[Instruction]:
Convert every line of text in the records below into a Markdown table with the columns Row and Line, numbering the rows and skipping blank lines. Leave the pictures out of the table.

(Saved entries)

=== Begin Enclosure ===

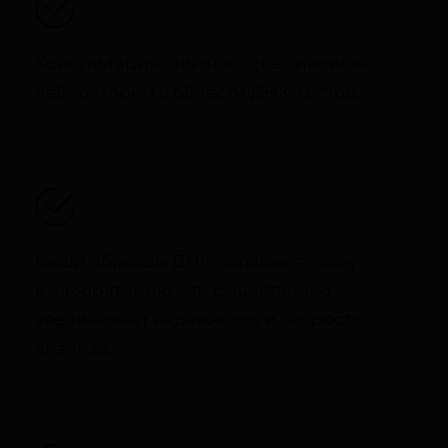
Консультация опытного специалиста
лаборатории в области ДНК-тестов;
Ваши образцы ДНК попадают сразу
в лабораторию, что существенно
увеличивает надежность и скорость
анализа;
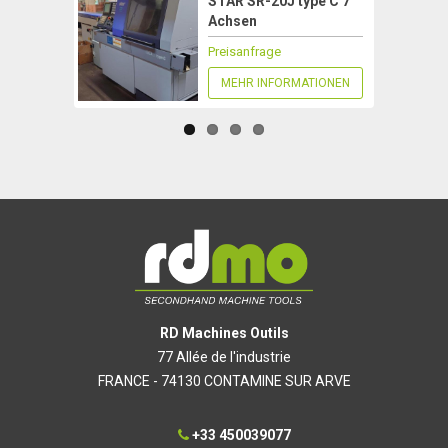
STAR SR-20J type C 7
Achsen
Preisanfrage
MEHR INFORMATIONEN
RD Machines Outils
77 Allée de l'industrie
FRANCE - 74130 CONTAMINE SUR ARVE
+33 450039077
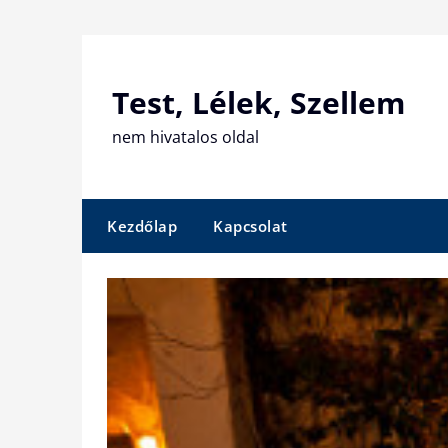
Skip
to
content
Test, Lélek, Szellem
nem hivatalos oldal
Kezdőlap
Kapcsolat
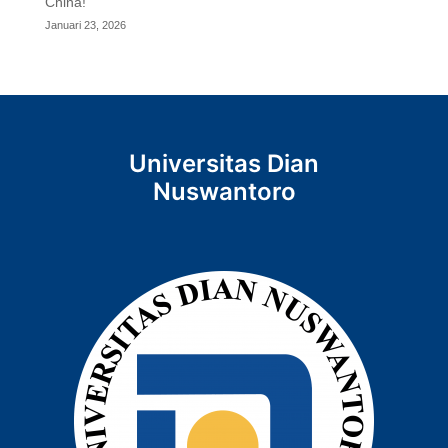
China!
Januari 23, 2026
Universitas Dian
Nuswantoro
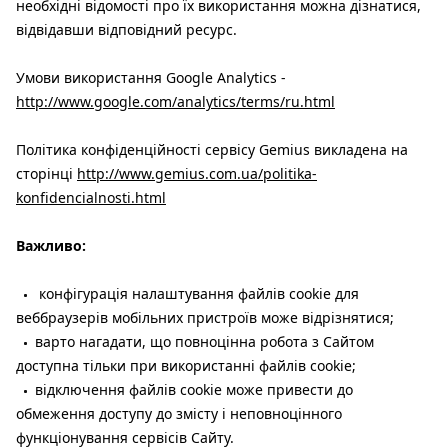
необхідні відомості про їх використання можна дізнатися,
відвідавши відповідний ресурс.
Умови використання Google Analytics -
http://www.google.com/analytics/terms/ru.html
Політика конфіденційності сервісу Gemius викладена на
сторінці
http://www.gemius.com.ua/politika-
konfidencialnosti.html
Важливо:
конфігурація налаштування файлів cookie для
веббраузерів мобільних пристроїв може відрізнятися;
варто нагадати, що повноцінна робота з Сайтом
доступна тільки при використанні файлів cookie;
відключення файлів cookie може привести до
обмеження доступу до змісту і неповноцінного
функціонування сервісів Сайту.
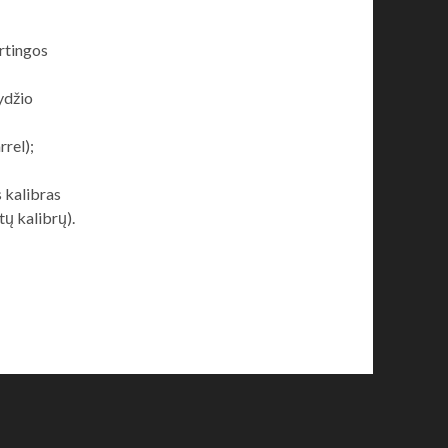
irtingos
ydžio
rrel);
 kalibras
tų kalibrų).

=== End Enclosure ===

[Written solution]:
| Row | Line |
|---|---|
| 1 | Консультация опытного специалиста |
| 2 | лаборатории в области ДНК-тестов; |
| 3 | Ваши образцы ДНК попадают сразу |
| 4 | в лабораторию, что существенно |
| 5 | увеличивает надежность и скорость |
| 6 | анализа; |
| 7 | STAR SR-20J type C 7 |
| 8 | Achsen |
| 9 | Preisanfrage |
| 10 | MEHR INFORMATIONEN |
| 11 | RD Machines Outils |
| 12 | 77 Allée de l'industrie |
| 13 | FRANCE - 74130 CONTAMINE SUR ARVE |
| 14 | +33 450039077 |
| 15 | Skip |
| 16 | to |
| 17 | content |
| 18 | Test, Lélek, Szellem |
| 19 | nem hivatalos oldal |
| 20 | Kezdőlap |
| 21 | Kapcsolat |
| 22 | China! |
| 23 | Januari 23, 2026 |
| 24 | Universitas Dian |
| 25 | Nuswantoro |
| 26 | необхідні відомості про їх використання можна дізнатися, |
| 27 | відвідавши відповідний ресурс. |
| 28 | Умови використання Google Analytics - |
| 29 | http://www.google.com/analytics/terms/ru.html |
| 30 | Політика конфіденційності сервісу Gemius викладена на |
| 31 | сторінці |
| 32 | http://www.gemius.com.ua/politika- |
| 33 | konfidencialnosti.html |
| 34 | Важливо: |
| 35 | конфігурація налаштування файлів cookie для |
| 36 | веббраузерів мобільних пристроїв може відрізнятися; |
| 37 | варто нагадати, що повноцінна робота з Сайтом |
| 38 | доступна тільки при використанні файлів cookie; |
| 39 | відключення файлів cookie може привести до |
| 40 | обмеження доступу до змісту і неповноцінного |
| 41 | функціонування сервісів Сайту. |
| 42 | irtingos |
| 43 | ydžio |
| 44 | rrel); |
| 45 |  kalibras |
| 46 | tų kalibrų). |